• _Recorded information_:
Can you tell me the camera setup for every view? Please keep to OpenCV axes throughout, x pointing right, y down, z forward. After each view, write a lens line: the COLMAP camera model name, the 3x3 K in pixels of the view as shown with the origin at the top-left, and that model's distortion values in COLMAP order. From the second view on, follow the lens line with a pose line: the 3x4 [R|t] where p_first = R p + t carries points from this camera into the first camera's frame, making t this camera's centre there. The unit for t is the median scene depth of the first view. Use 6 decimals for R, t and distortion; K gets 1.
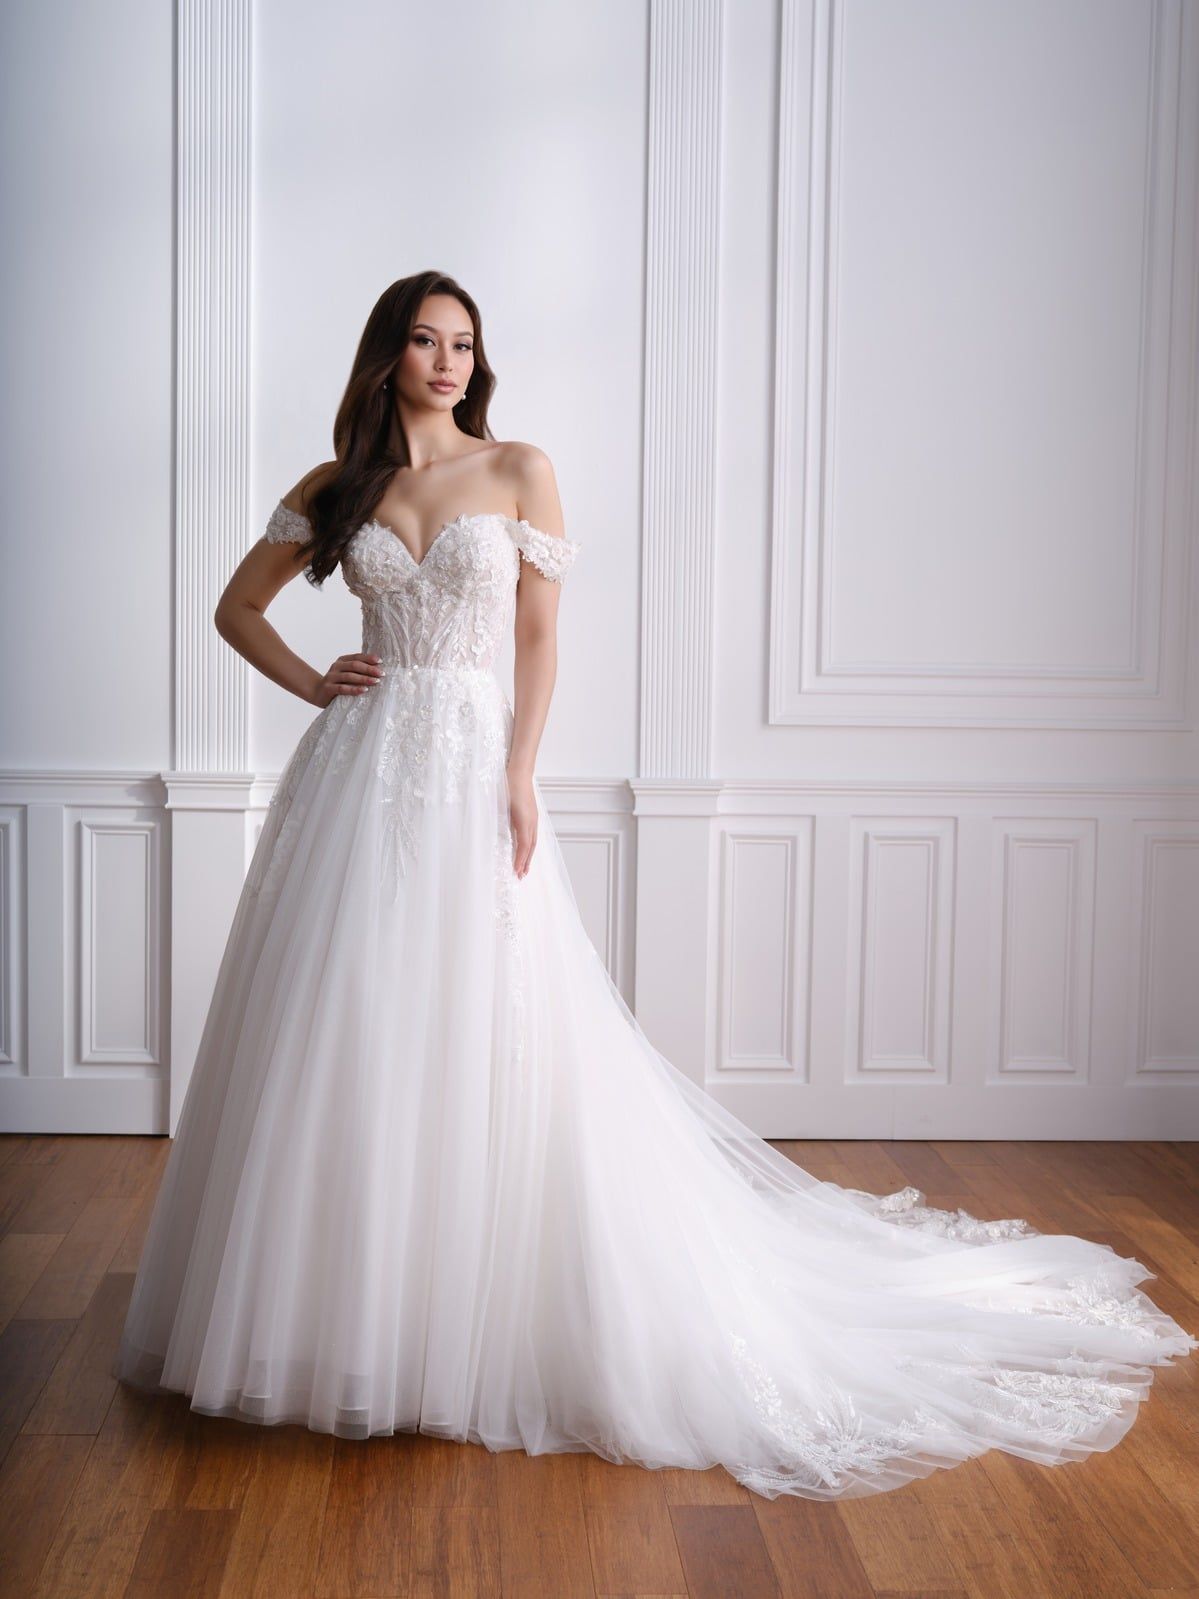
lens RADIAL K [[2346.1, 0, 602.1], [0, 2346.1, 772.9], [0, 0, 1]] dist [0.011396, 0.000000]
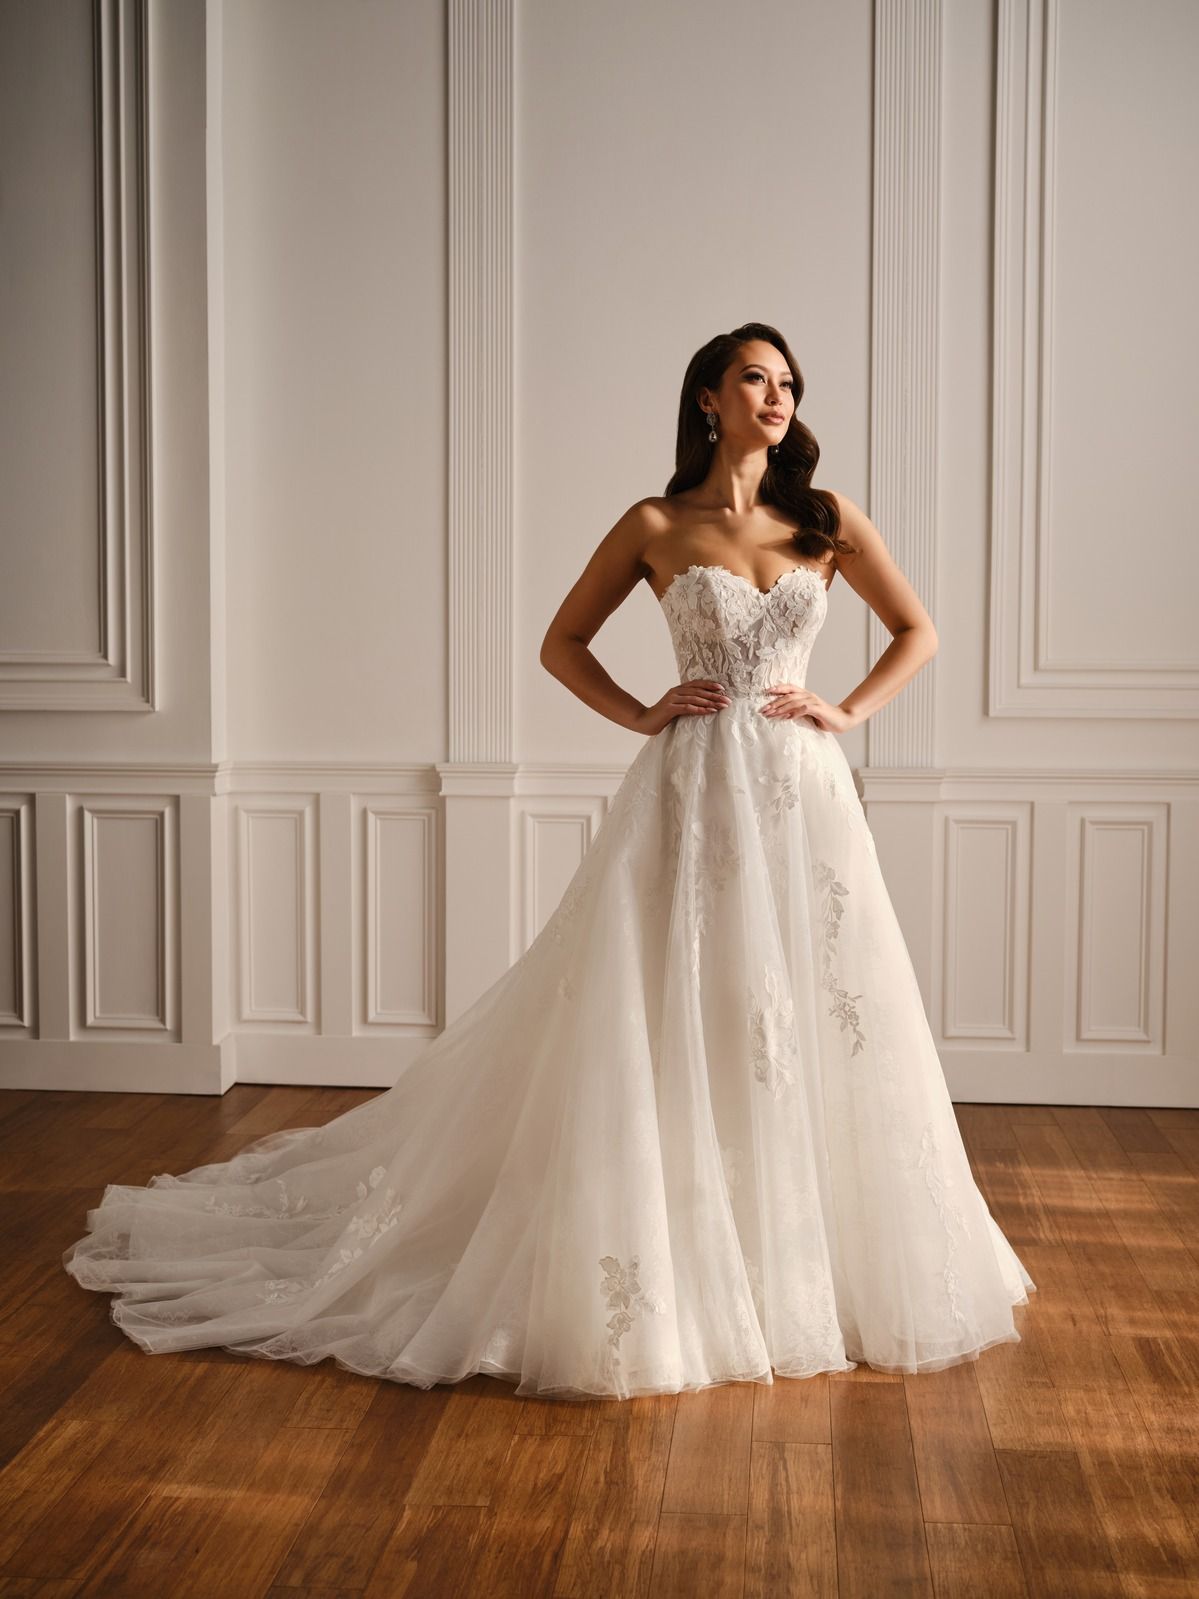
lens RADIAL K [[2346.1, 0, 594.2], [0, 2346.1, 798.2], [0, 0, 1]] dist [0.011396, 0.000000]
pose [[0.989048, -0.002299, -0.147579, 0.051140], [0.002433, 0.999997, 0.000728, 0.015366], [0.147577, -0.001079, 0.989050, -0.092818]]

• _Aim of the task_:
Copy out every line of the listing above word for word, leaving out the pictures.

• _Response to the exercise_:
Can you tell me the camera setup for every view? Please keep to OpenCV axes throughout, x pointing right, y down, z forward. After each view, write a lens line: the COLMAP camera model name, the 3x3 K in pixels of the view as shown with the origin at the top-left, and that model's distortion values in COLMAP order. From the second view on, follow the lens line with a pose line: the 3x4 [R|t] where p_first = R p + t carries points from this camera into the first camera's frame, making t this camera's centre there. The unit for t is the median scene depth of the first view. Use 6 decimals for R, t and distortion; K gets 1.
lens RADIAL K [[2346.1, 0, 602.1], [0, 2346.1, 772.9], [0, 0, 1]] dist [0.011396, 0.000000]
lens RADIAL K [[2346.1, 0, 594.2], [0, 2346.1, 798.2], [0, 0, 1]] dist [0.011396, 0.000000]
pose [[0.989048, -0.002299, -0.147579, 0.051140], [0.002433, 0.999997, 0.000728, 0.015366], [0.147577, -0.001079, 0.989050, -0.092818]]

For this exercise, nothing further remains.